# Ford LCF???



## SnoPro Inc (Sep 24, 2010)

Anyone using a Ford LCF? I think a cab-over would be awesome to plow in, no hood to look over.


----------



## Grassman09 (Mar 18, 2009)

Its not a ford but it is a cab over. Think this guy is a member here.






Here is some threads on cab overs.

http://www.plowsite.com/showthread.php?t=1410

http://www.plowsite.com/showthread.php?t=1664


----------



## oldmankent (Mar 2, 2001)

Everyone who has run a cab over truck with a plow seems to like them. You need to also run a sander though or carry alot of weight as traction is an issue.


----------



## IA Farmer (Nov 7, 2004)

Remind me to never buy a plow from that guy.


----------



## Too Stroked (Jan 1, 2010)

I wonder how many times he's been pulled back up that bank? Tough on equipment? Nah?


----------



## SnoPro Inc (Sep 24, 2010)

Grassman09;1146538 said:


> Its not a ford but it is a cab over. Think this guy is a member here.
========
* _Directions_
• a. Write out the portion of the cab-over thread that begins at the words "Here is some" and stops after "is an issue.".
• b. Answer these questions from the cab-over thread:
(i) What does SnoPro Inc say there is no need to look over in a cab-over?
(ii) What does oldmankent say you need to run or carry because traction is an issue?
(iii) Which make does Grassman09 say the truck he mentions is not?
• c. Translate this sentence from the cab-over thread into Spanish: "Everyone who has run a cab over truck with a plow seems to like them."
The material that comes next is separate from the cab-over thread.

* _Given material_
========
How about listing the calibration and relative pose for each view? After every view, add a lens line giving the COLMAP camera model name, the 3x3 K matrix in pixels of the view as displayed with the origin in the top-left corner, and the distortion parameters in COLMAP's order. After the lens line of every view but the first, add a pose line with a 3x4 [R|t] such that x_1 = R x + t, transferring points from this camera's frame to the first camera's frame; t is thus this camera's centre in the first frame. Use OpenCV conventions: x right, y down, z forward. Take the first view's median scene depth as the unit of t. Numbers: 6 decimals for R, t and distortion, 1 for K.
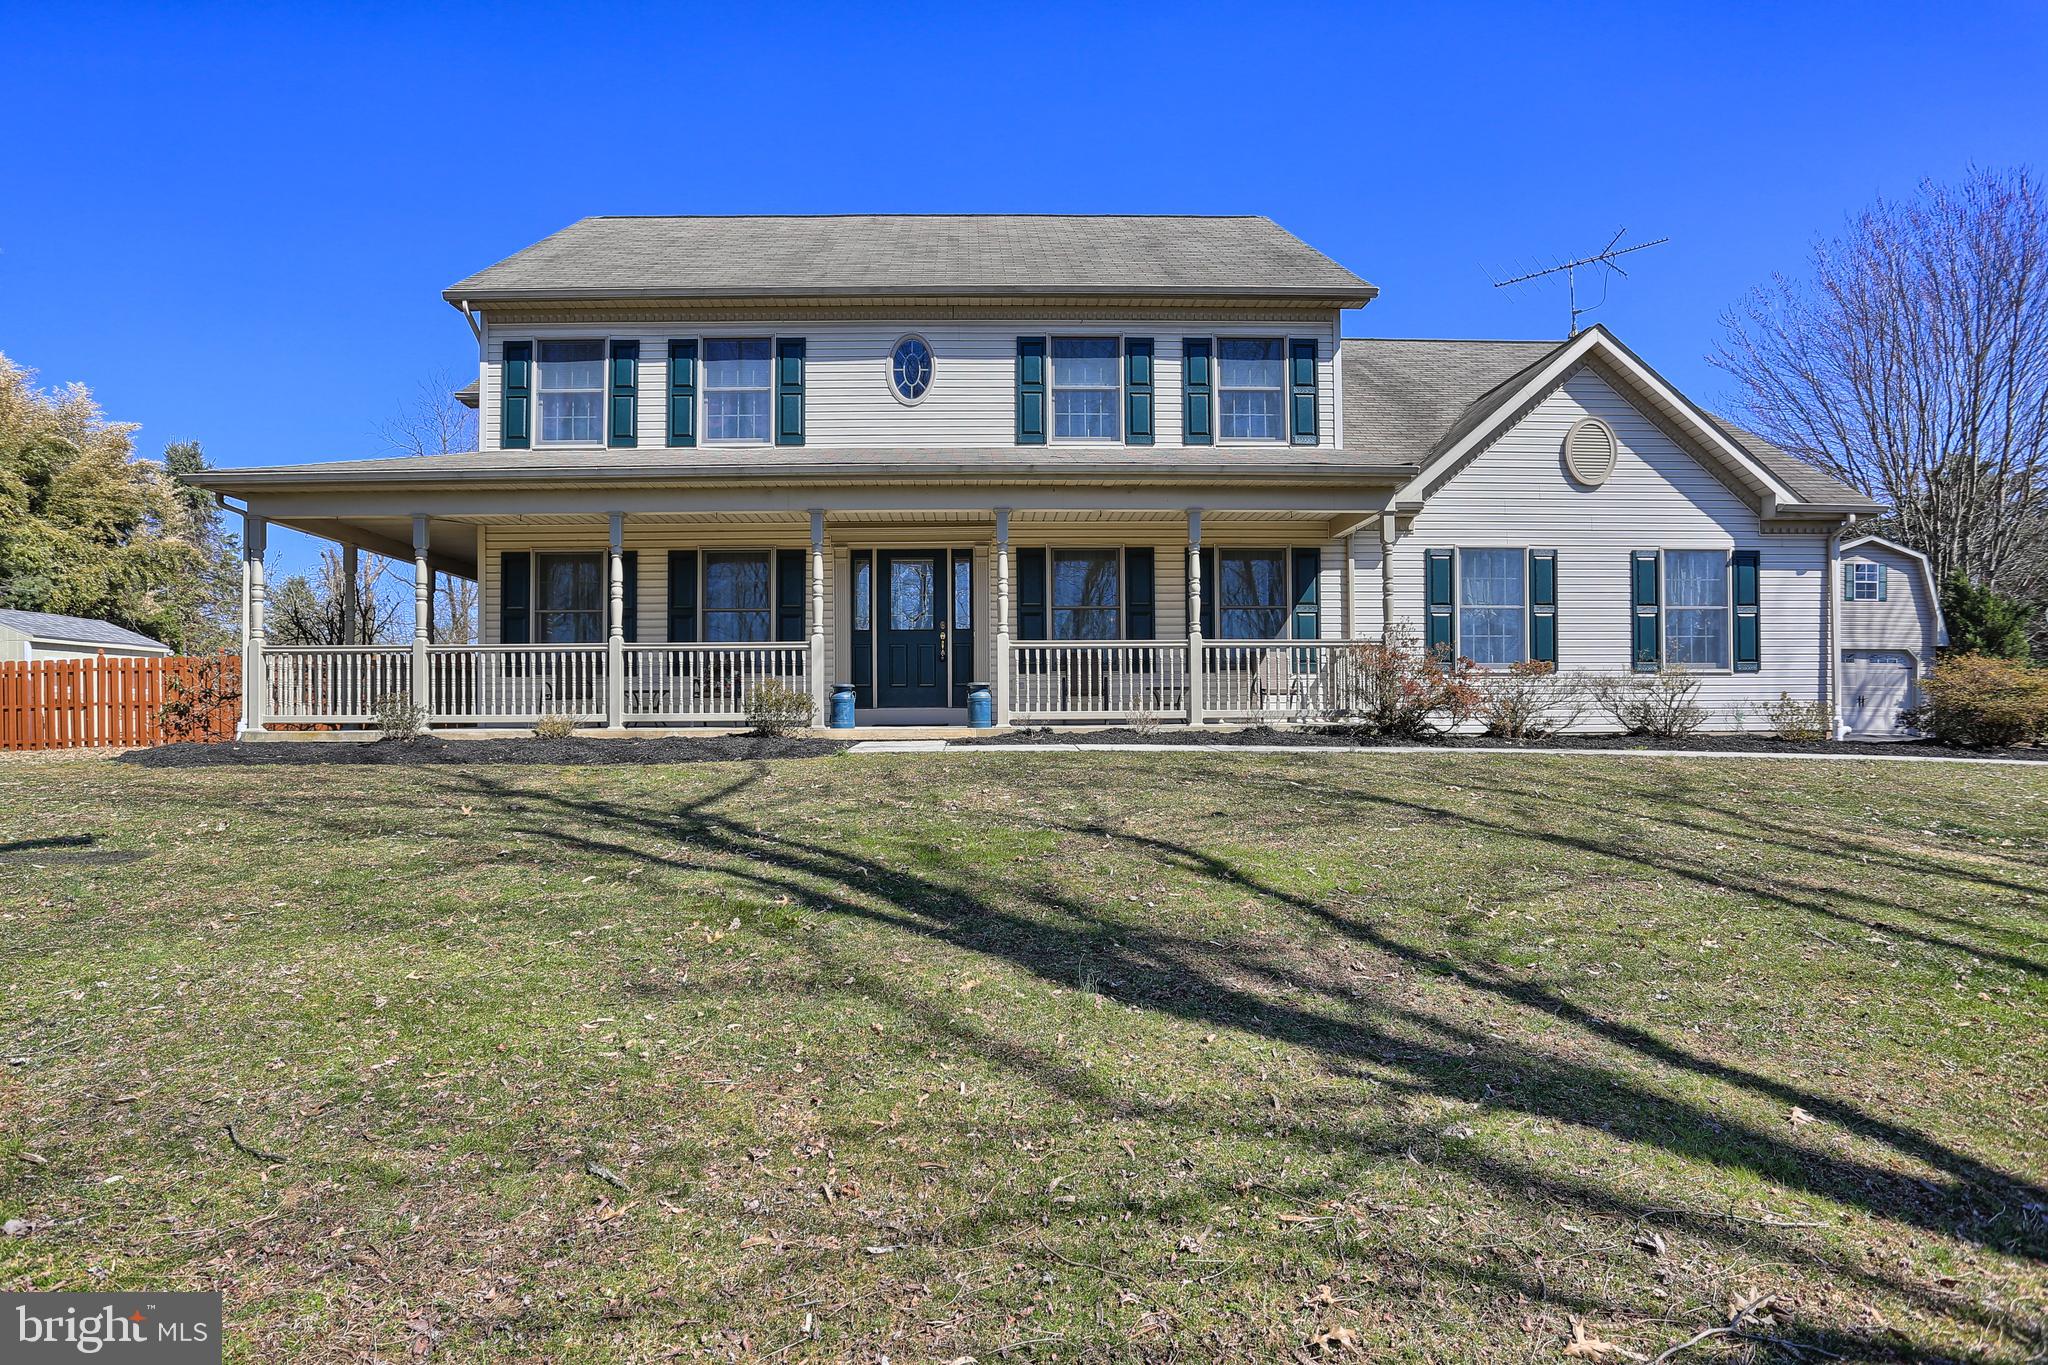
========
* _Responses per task_
• a.
Here is some threads on cab overs.

http://www.plowsite.com/showthread.php?t=1410

http://www.plowsite.com/showthread.php?t=1664


----------



## oldmankent (Mar 2, 2001)

Everyone who has run a cab over truck with a plow seems to like them. You need to also run a sander though or carry alot of weight as traction is an issue.

• b.
(i) A hood.
(ii) A sander, or a lot of weight.
(iii) Ford.

• c. Parece que a todos los que han usado un camión de cabina avanzada con quitanieves les gustan.